Stored data entries
*** Block opens ***
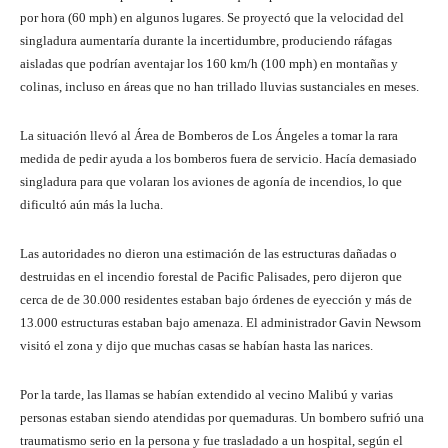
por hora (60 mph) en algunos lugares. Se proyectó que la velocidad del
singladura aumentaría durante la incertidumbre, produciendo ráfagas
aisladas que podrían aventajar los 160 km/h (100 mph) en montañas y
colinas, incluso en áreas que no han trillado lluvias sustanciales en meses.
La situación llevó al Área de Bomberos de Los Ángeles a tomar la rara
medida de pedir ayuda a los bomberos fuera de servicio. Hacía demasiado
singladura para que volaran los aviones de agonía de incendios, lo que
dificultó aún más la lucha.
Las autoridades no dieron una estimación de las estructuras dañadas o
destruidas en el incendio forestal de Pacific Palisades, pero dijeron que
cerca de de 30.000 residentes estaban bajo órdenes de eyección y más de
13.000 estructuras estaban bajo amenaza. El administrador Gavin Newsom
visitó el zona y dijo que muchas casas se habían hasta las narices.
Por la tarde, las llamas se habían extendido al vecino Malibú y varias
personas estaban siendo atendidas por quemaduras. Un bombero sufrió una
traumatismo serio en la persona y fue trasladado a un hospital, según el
*** Block closes ***
What you will do —
Could you give all the records again, exactly, minus the pictures?

Response to this task —
por hora (60 mph) en algunos lugares. Se proyectó que la velocidad del
singladura aumentaría durante la incertidumbre, produciendo ráfagas
aisladas que podrían aventajar los 160 km/h (100 mph) en montañas y
colinas, incluso en áreas que no han trillado lluvias sustanciales en meses.
La situación llevó al Área de Bomberos de Los Ángeles a tomar la rara
medida de pedir ayuda a los bomberos fuera de servicio. Hacía demasiado
singladura para que volaran los aviones de agonía de incendios, lo que
dificultó aún más la lucha.
Las autoridades no dieron una estimación de las estructuras dañadas o
destruidas en el incendio forestal de Pacific Palisades, pero dijeron que
cerca de de 30.000 residentes estaban bajo órdenes de eyección y más de
13.000 estructuras estaban bajo amenaza. El administrador Gavin Newsom
visitó el zona y dijo que muchas casas se habían hasta las narices.
Por la tarde, las llamas se habían extendido al vecino Malibú y varias
personas estaban siendo atendidas por quemaduras. Un bombero sufrió una
traumatismo serio en la persona y fue trasladado a un hospital, según el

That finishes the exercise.